Spazio satira
Social o a-social, questo è il problema
13.02.2016 - 17:48
Le unioni civili, i gay, l'utero in affitto. Sì, ok, ma forse nella vicenda della catechista di Ripi che ha condiviso sul gruppo WhatsApp della parrocchia un messaggio che invitava a boicottare l'esibizione di Elton John al festival di Sanremo, la notizia è anche un'altra.
L'altro giorno la catechista è venuta in redazione per dire la sua, spiegando che in realtà quel messaggio, a firma di un sedicente gruppo di mamme contro le adozioni gay, proveniva da una 'catena di Sant'Antonio' che da giorni girava sui social. La catechista, visibilmente segnata dal clamore suscitato dagli articoli di stampa, ha provato a spiegare che lei non aveva nulla contro i gay e così via. Ma sorvoliamo sul merito del dibattito: la donna si è fatta portavoce di un pensiero, più o meno condivisibile, che è andato in cortocircuito con il suo ruolo di catechista, mettendo in discussione la sua figura.
Un errore? Una leggerezza? Forse il tema è un altro, sicuramente meno appetibile per le cronache giornalistiche, ma altrettanto attuale, urgente, perché anche questo riguarda, a suo modo, dei diritti. Diritti, diciamo così, esistenziali, che possono essere deformati dai social network e dalle app di messaggistica che consentono una comunicazione allargata, condivisa da più persone. Strumenti che danno la possibilità di accedere a una quantità infinita di informazioni, di contatti, in maniera istantanea e gratuita. Ma siamo sicuri che non ci sia un prezzo?
E non parliamo della monetizzazione dei clic, delle inserzioni pubblicitarie "segugio", della gestione dei nostri dati nelle mani delle corporations. Che vi sia un ritorno economico concreto e immediato è sin troppo scontato. Se invece il prezzo più alto che stiamo pagando non consistesse in un utile finanziario, ma in qualcosa di intangibile che riguarda la nostra quotidianità e in particolare i confini tra la sfera pubblica e quella privata di ognuno di noi. Confini un tempo definiti, netti, oggi invece labili, liquidi, a tal punto da diventare la stessa cosa quando mettiamo un "mi piace", commentiamo post altrui, quando non lo commentiamo o semplicemente postiamo un qualcosa che rimanda alla nostra vita intima, familiare, personale con l'aspirazione che altri la condividano.

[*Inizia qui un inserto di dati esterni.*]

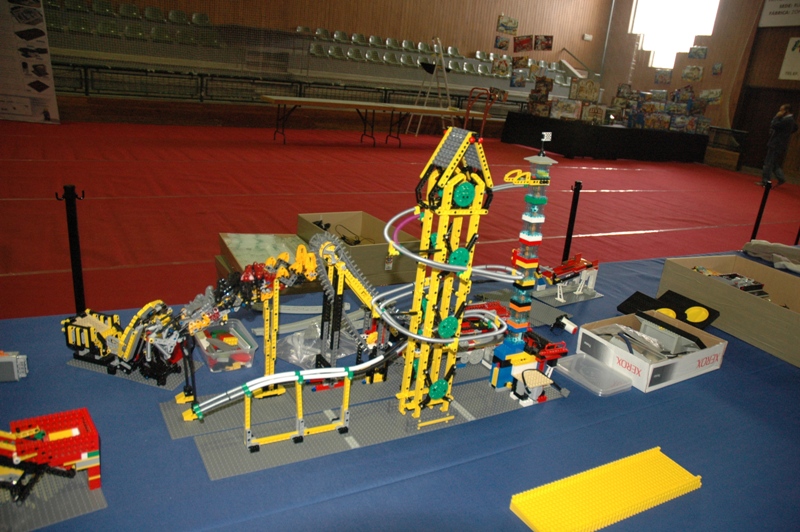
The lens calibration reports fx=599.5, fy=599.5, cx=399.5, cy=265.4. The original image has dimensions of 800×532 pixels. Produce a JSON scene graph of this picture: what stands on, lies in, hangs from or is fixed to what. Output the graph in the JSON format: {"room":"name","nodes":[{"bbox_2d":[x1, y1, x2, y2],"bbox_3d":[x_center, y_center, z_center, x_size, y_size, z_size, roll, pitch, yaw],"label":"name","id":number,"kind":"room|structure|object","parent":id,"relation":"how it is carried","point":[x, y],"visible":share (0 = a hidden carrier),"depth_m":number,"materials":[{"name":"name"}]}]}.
{"room":"event hall","nodes":[
{"label":"event hall","id":0,"kind":"room"},
{"bbox_2d":[40,0,615,128],"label":"back wall","id":1,"kind":"structure","parent":0,"point":[346,22],"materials":[{"name":"brown wood"}]},
{"bbox_2d":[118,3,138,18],"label":"seat","id":2,"kind":"object","parent":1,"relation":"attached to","point":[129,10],"visible":0.91,"depth_m":11.73,"materials":[{"name":"green plastic"}]},
{"bbox_2d":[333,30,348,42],"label":"seat","id":3,"kind":"object","parent":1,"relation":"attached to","point":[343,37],"visible":0.9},
{"bbox_2d":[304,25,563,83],"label":"row","id":4,"kind":"object","parent":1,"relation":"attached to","point":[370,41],"visible":0.69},
{"bbox_2d":[492,56,509,77],"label":"picture","id":5,"kind":"object","parent":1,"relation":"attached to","point":[500,64],"visible":0.99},
{"bbox_2d":[494,36,509,49],"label":"picture","id":6,"kind":"object","parent":1,"relation":"attached to","point":[503,47],"visible":0.98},
{"bbox_2d":[496,15,518,34],"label":"picture","id":7,"kind":"object","parent":1,"relation":"attached to","point":[506,28],"visible":0.99,"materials":[{"name":"multicoloured paper"}]},
{"bbox_2d":[510,70,527,87],"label":"picture","id":8,"kind":"object","parent":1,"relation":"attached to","point":[514,84],"visible":0.99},
{"bbox_2d":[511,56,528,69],"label":"picture","id":9,"kind":"object","parent":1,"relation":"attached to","point":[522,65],"visible":0.98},
{"bbox_2d":[513,35,532,52],"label":"picture","id":10,"kind":"object","parent":1,"relation":"attached to","point":[523,42],"visible":0.98,"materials":[{"name":"red paper"}]},
{"bbox_2d":[533,35,552,50],"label":"picture","id":11,"kind":"object","parent":1,"relation":"attached to","point":[548,41],"visible":0.99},
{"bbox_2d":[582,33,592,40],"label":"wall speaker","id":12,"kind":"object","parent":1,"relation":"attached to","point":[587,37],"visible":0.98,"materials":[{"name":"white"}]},
{"bbox_2d":[0,119,799,319],"bbox_3d":[1.850,-0.783,7.507,15.051,0.168,10.806,-5,21,-30],"label":"floor","id":13,"kind":"structure","parent":0,"point":[644,238],"depth_m":6.80,"materials":[{"name":"red carpet"}]},
{"bbox_2d":[0,0,58,124],"bbox_3d":[-5.593,-3.167,8.424,1.276,2.218,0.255,2,19,-13],"label":"banner","id":14,"kind":"object","parent":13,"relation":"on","point":[35,117],"visible":0.99,"depth_m":8.55,"materials":[{"name":"white"}]},
{"bbox_2d":[58,184,86,316],"bbox_3d":[-1.097,0.153,2.045,0.097,0.861,0.096,-5,21,-30],"label":"stanchion post","id":15,"kind":"object","parent":13,"relation":"on","point":[72,213],"visible":0.76,"depth_m":1.96,"materials":[{"name":"black metal"}]},
{"bbox_2d":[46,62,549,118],"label":"railing","id":16,"kind":"object","parent":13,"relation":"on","point":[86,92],"visible":0.63,"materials":[{"name":"black metal"}]},
{"bbox_2d":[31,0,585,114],"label":"bleachers","id":17,"kind":"object","parent":13,"relation":"on","point":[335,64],"visible":0.66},
{"bbox_2d":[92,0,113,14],"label":"seat","id":18,"kind":"object","parent":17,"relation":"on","point":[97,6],"visible":0.93,"depth_m":11.57,"materials":[{"name":"green plastic"}]},
{"bbox_2d":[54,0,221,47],"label":"seat row","id":19,"kind":"object","parent":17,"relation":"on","point":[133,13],"visible":0.75,"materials":[{"name":"green plastic"}]},
{"bbox_2d":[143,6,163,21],"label":"seat","id":20,"kind":"object","parent":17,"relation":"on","point":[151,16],"visible":0.94,"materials":[{"name":"green"}]},
{"bbox_2d":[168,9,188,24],"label":"seat","id":21,"kind":"object","parent":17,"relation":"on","point":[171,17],"visible":0.9,"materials":[{"name":"green plastic"}]},
{"bbox_2d":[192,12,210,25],"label":"seat","id":22,"kind":"object","parent":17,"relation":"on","point":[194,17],"visible":0.84,"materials":[{"name":"green plastic"}]},
{"bbox_2d":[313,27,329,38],"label":"seat","id":23,"kind":"object","parent":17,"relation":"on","point":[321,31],"visible":0.76,"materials":[{"name":"plastic"}]},
{"bbox_2d":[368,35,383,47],"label":"seat","id":24,"kind":"object","parent":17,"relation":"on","point":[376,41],"visible":0.91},
{"bbox_2d":[261,94,479,146],"bbox_3d":[-0.374,-2.470,10.559,3.986,0.690,0.995,-5,21,-30],"label":"folding table","id":25,"kind":"object","parent":13,"relation":"on","point":[295,101],"visible":0.99,"depth_m":10.18,"materials":[{"name":"brown wood"}]},
{"bbox_2d":[1,243,799,531],"bbox_3d":[0.665,0.590,1.892,3.991,0.675,1.506,-5,21,-30],"label":"blue table","id":26,"kind":"object","parent":13,"relation":"on","point":[750,379],"visible":0.6,"depth_m":1.26,"materials":[{"name":"blue fabric"}]},
{"bbox_2d":[0,350,27,381],"bbox_3d":[-0.877,0.213,1.281,0.140,0.059,0.062,0,19,-19],"label":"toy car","id":27,"kind":"object","parent":26,"relation":"on","point":[2,360],"visible":0.99,"depth_m":1.28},
{"bbox_2d":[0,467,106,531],"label":"base","id":28,"kind":"object","parent":26,"relation":"on","point":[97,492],"visible":0.69,"depth_m":0.91,"materials":[{"name":"grey plastic"}]},
{"bbox_2d":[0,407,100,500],"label":"toy structure","id":29,"kind":"object","parent":28,"relation":"on","point":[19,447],"visible":0.97,"depth_m":0.94,"materials":[{"name":"red plastic"}]},
{"bbox_2d":[63,300,184,384],"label":"toy structure","id":30,"kind":"object","parent":26,"relation":"on","point":[85,323],"visible":0.85,"depth_m":1.34,"materials":[{"name":"yellow plastic"}]},
{"bbox_2d":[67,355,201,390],"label":"base plate","id":31,"kind":"object","parent":26,"relation":"on","point":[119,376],"visible":0.45,"depth_m":1.43,"materials":[{"name":"grey plastic"}]},
{"bbox_2d":[190,319,256,371],"bbox_3d":[-0.429,0.188,1.440,0.120,0.057,0.182,-5,21,-30],"label":"plastic container","id":32,"kind":"object","parent":26,"relation":"on","point":[207,352],"visible":0.91,"depth_m":1.41,"materials":[{"name":"clear plastic"}]},
{"bbox_2d":[217,231,310,281],"bbox_3d":[-0.509,0.000,2.462,0.413,0.193,0.493,-5,21,-30],"label":"cardboard box","id":33,"kind":"object","parent":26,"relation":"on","point":[223,236],"visible":0.37,"depth_m":2.48,"materials":[{"name":"cardboard"}]},
{"bbox_2d":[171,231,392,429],"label":"toy roller coaster","id":34,"kind":"object","parent":26,"relation":"on","point":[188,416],"visible":0.79,"depth_m":1.30,"materials":[{"name":"yellow plastic"}]},
{"bbox_2d":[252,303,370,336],"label":"track","id":35,"kind":"object","parent":26,"relation":"on","point":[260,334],"visible":0.68,"depth_m":1.70,"materials":[{"name":"grey plastic"}]},
{"bbox_2d":[275,319,362,367],"bbox_3d":[-0.205,0.187,1.524,0.183,0.063,0.222,19,22,35],"label":"plastic bag","id":36,"kind":"object","parent":26,"relation":"on","point":[295,359],"visible":0.7,"depth_m":1.49,"materials":[{"name":"clear plastic"}]},
{"bbox_2d":[297,210,421,284],"bbox_3d":[-0.165,-0.079,2.438,0.397,0.176,0.449,-5,21,-30],"label":"cardboard box","id":37,"kind":"object","parent":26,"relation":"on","point":[381,236],"visible":0.64,"depth_m":2.35,"materials":[{"name":"cardboard"}]},
{"bbox_2d":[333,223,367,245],"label":"cable","id":38,"kind":"object","parent":37,"relation":"in","point":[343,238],"visible":0.87,"depth_m":2.43,"materials":[{"name":"black plastic"}]},
{"bbox_2d":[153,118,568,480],"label":"toy roller coaster","id":39,"kind":"object","parent":26,"relation":"on","point":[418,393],"visible":0.86,"depth_m":1.26,"materials":[{"name":"yellow plastic"}]},
{"bbox_2d":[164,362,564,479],"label":"base","id":40,"kind":"object","parent":26,"relation":"on","point":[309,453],"visible":0.67,"depth_m":1.31,"materials":[{"name":"grey plastic"}]},
{"bbox_2d":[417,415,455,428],"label":"yellow beam","id":41,"kind":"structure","parent":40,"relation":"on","point":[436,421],"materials":[{"name":"yellow plastic"}]},
{"bbox_2d":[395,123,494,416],"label":"tower","id":42,"kind":"structure","parent":40,"relation":"on","point":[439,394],"depth_m":1.41,"materials":[{"name":"yellow plastic"}]},
{"bbox_2d":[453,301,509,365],"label":"toy track","id":43,"kind":"object","parent":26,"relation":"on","point":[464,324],"visible":0.41,"depth_m":1.59,"materials":[{"name":"grey plastic"}]},
{"bbox_2d":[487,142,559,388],"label":"tower","id":44,"kind":"structure","parent":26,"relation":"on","point":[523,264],"depth_m":1.57,"materials":[{"name":"multicoloured plastic"}]},
{"bbox_2d":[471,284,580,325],"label":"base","id":45,"kind":"object","parent":26,"relation":"on","point":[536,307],"visible":0.51,"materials":[{"name":"grey plastic"}]},
{"bbox_2d":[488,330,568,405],"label":"toy structure","id":46,"kind":"object","parent":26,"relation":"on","point":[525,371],"visible":0.89,"depth_m":1.45,"materials":[{"name":"plastic"}]},
{"bbox_2d":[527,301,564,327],"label":"gray plate","id":47,"kind":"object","parent":26,"relation":"on","point":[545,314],"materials":[{"name":"grey plastic"}]},
{"bbox_2d":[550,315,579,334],"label":"toy part","id":48,"kind":"object","parent":26,"relation":"on","point":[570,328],"visible":0.99,"depth_m":1.78,"materials":[{"name":"white plastic"}]},
{"bbox_2d":[531,254,601,304],"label":"toy structure","id":49,"kind":"object","parent":26,"relation":"on","point":[572,269],"visible":0.87,"depth_m":2.15,"materials":[{"name":"red plastic"}]},
{"bbox_2d":[555,353,630,395],"bbox_3d":[0.489,0.273,1.524,0.118,0.026,0.156,-5,21,-30],"label":"plastic lid","id":50,"kind":"object","parent":26,"relation":"on","point":[595,368],"visible":0.99,"depth_m":1.51,"materials":[{"name":"clear plastic"}]},
{"bbox_2d":[509,448,701,531],"bbox_3d":[0.384,0.413,1.084,0.388,0.030,0.112,-5,21,-30],"label":"yellow panel","id":51,"kind":"object","parent":26,"relation":"on","point":[670,486],"visible":0.99,"depth_m":1.07,"materials":[{"name":"yellow plastic"}]},
{"bbox_2d":[575,310,726,392],"bbox_3d":[0.687,0.217,1.641,0.335,0.095,0.237,-5,21,-30],"label":"cardboard box","id":52,"kind":"object","parent":26,"relation":"on","point":[661,365],"visible":0.96,"depth_m":1.61,"materials":[{"name":"white cardboard"}]},
{"bbox_2d":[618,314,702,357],"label":"toy parts","id":53,"kind":"object","parent":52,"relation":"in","point":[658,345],"visible":0.93,"depth_m":1.68,"materials":[{"name":"grey plastic"}]},
{"bbox_2d":[616,290,719,328],"bbox_3d":[0.876,0.152,1.966,0.197,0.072,0.253,-10,24,-40],"label":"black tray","id":54,"kind":"object","parent":26,"relation":"on","point":[628,300],"visible":0.92,"depth_m":1.97,"materials":[{"name":"black plastic"}]},
{"bbox_2d":[658,255,799,367],"bbox_3d":[1.251,0.133,2.045,0.367,0.146,0.574,-5,21,-30],"label":"cardboard box","id":55,"kind":"object","parent":26,"relation":"on","point":[772,307],"visible":0.94,"depth_m":2.03,"materials":[{"name":"cardboard"}]},
{"bbox_2d":[694,266,770,299],"bbox_3d":[1.224,0.090,2.217,0.289,0.105,0.324,-5,21,-30],"label":"pile","id":56,"kind":"object","parent":55,"relation":"in","point":[714,273],"visible":0.48,"depth_m":2.22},
{"bbox_2d":[743,239,799,273],"bbox_3d":[1.754,-0.047,2.700,0.286,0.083,0.382,-5,21,-30],"label":"cloth","id":57,"kind":"object","parent":26,"relation":"on","point":[758,247],"visible":0.96,"depth_m":2.70,"materials":[{"name":"fabric"}]},
{"bbox_2d":[402,37,451,134],"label":"stepladder","id":58,"kind":"object","parent":13,"relation":"on","point":[425,104],"visible":0.85,"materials":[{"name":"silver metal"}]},
{"bbox_2d":[462,86,497,135],"bbox_3d":[1.440,-2.828,11.569,0.671,1.179,0.641,-5,21,-30],"label":"hand truck","id":59,"kind":"object","parent":13,"relation":"on","point":[484,118],"visible":0.64,"depth_m":11.36,"materials":[{"name":"red metal"}]},
{"bbox_2d":[562,181,582,263],"bbox_3d":[0.955,-0.056,3.454,0.115,0.854,0.113,-5,21,-30],"label":"stanchion post","id":60,"kind":"object","parent":13,"relation":"on","point":[569,236],"visible":0.81,"depth_m":3.38,"materials":[{"name":"black metal"}]},
{"bbox_2d":[500,112,710,163],"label":"black table","id":61,"kind":"object","parent":13,"relation":"on","point":[564,149],"visible":0.99,"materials":[{"name":"black fabric"}]},
{"bbox_2d":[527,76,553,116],"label":"toy box","id":62,"kind":"object","parent":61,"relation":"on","point":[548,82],"visible":0.97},
{"bbox_2d":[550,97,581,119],"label":"toy box","id":63,"kind":"object","parent":61,"relation":"on","point":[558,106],"visible":0.98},
{"bbox_2d":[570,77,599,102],"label":"toy box","id":64,"kind":"object","parent":61,"relation":"on","point":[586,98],"visible":0.98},
{"bbox_2d":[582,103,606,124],"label":"toy box","id":65,"kind":"object","parent":61,"relation":"on","point":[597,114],"visible":0.98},
{"bbox_2d":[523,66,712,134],"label":"display","id":66,"kind":"object","parent":61,"relation":"on","point":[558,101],"visible":0.97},
{"bbox_2d":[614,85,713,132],"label":"toy box","id":67,"kind":"object","parent":61,"relation":"on","point":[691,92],"visible":0.96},
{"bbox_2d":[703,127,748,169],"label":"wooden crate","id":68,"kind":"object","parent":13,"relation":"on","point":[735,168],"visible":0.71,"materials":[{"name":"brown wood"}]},
{"bbox_2d":[750,181,771,239],"bbox_3d":[2.746,-0.224,4.653,0.149,0.827,0.144,-5,21,-30],"label":"stanchion post","id":69,"kind":"object","parent":13,"relation":"on","point":[756,225],"visible":0.64,"depth_m":4.57,"materials":[{"name":"black metal"}]},
{"bbox_2d":[760,104,797,186],"bbox_3d":[7.030,-2.180,11.085,0.457,1.519,0.436,-5,21,-30],"label":"man","id":70,"kind":"object","parent":13,"relation":"on","point":[785,118],"visible":0.99,"depth_m":10.99},
{"bbox_2d":[597,0,799,174],"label":"right wall","id":71,"kind":"structure","parent":0,"point":[706,64],"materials":[{"name":"brown wood"}]},
{"bbox_2d":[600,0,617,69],"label":"wall pipe","id":72,"kind":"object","parent":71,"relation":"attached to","point":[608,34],"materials":[{"name":"grey metal"}]},
{"bbox_2d":[654,69,672,84],"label":"picture","id":73,"kind":"object","parent":71,"relation":"attached to","point":[656,81],"visible":0.98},
{"bbox_2d":[631,0,720,68],"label":"window","id":74,"kind":"structure","parent":71,"relation":"in","point":[681,6],"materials":[{"name":"white"}]},
{"bbox_2d":[681,65,703,81],"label":"picture","id":75,"kind":"object","parent":71,"relation":"attached to","point":[686,75],"visible":0.98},
{"bbox_2d":[688,46,707,58],"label":"picture","id":76,"kind":"object","parent":71,"relation":"attached to","point":[702,55],"visible":0.98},
{"bbox_2d":[699,88,721,103],"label":"picture","id":77,"kind":"object","parent":71,"relation":"attached to","point":[716,95],"visible":0.98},
{"bbox_2d":[711,62,722,75],"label":"picture","id":78,"kind":"object","parent":71,"relation":"attached to","point":[716,70],"visible":0.98,"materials":[{"name":"multicoloured"}]},
{"bbox_2d":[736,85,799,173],"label":"door","id":79,"kind":"structure","parent":71,"relation":"in","point":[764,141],"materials":[{"name":"brown wood"}]},
{"bbox_2d":[758,0,799,27],"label":"banner","id":80,"kind":"object","parent":71,"relation":"attached to","point":[774,10],"visible":0.99,"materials":[{"name":"white"}]},
{"bbox_2d":[778,36,799,80],"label":"wall sign","id":81,"kind":"object","parent":71,"relation":"attached to","point":[786,70],"visible":0.99,"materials":[{"name":"white"}]}
]}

La nostra anima social, quindi pubblica, si alimenta, ha bisogno della nostra sfera privata, sempre più privata. Così come la nostra sfera privata, per conquistare una legittimazione pubblica, sempre più pubblica, deve alimentarsi, ha bisogno della ribalta social. Ad essere immediatamente connessi con il resto del mondo, tracciabili, visibili, non sono soltanto i nostri gusti musicali o culinari, il nostro pensiero politico, le nostre abitudini commerciali, le nostre opinioni sui temi civili, ma il nostro essere quotidiano che si sostanzia dell'immagine che abbiamo di noi stessi e degli altri; e quella che gli altri, conoscenti e sconosciuti, hanno di noi. Immagine, anzi immagini che passano attraverso l'uso dei social.
E' come vivere dentro una stanza di specchi che rimandano all'infinito la nostra immagine, mostrandone le mille, infinite sfaccettature, ma anche deformandola e quindi di fatto annullandola. Come nel caso della catechista di Ripi. Temi non nuovi, ma da aggiornare. Uno, nessuno e centomila 2.0. Social o asocial, questo è il problema. Gli esiti, ovviamente, sono imprevedibili. Amen.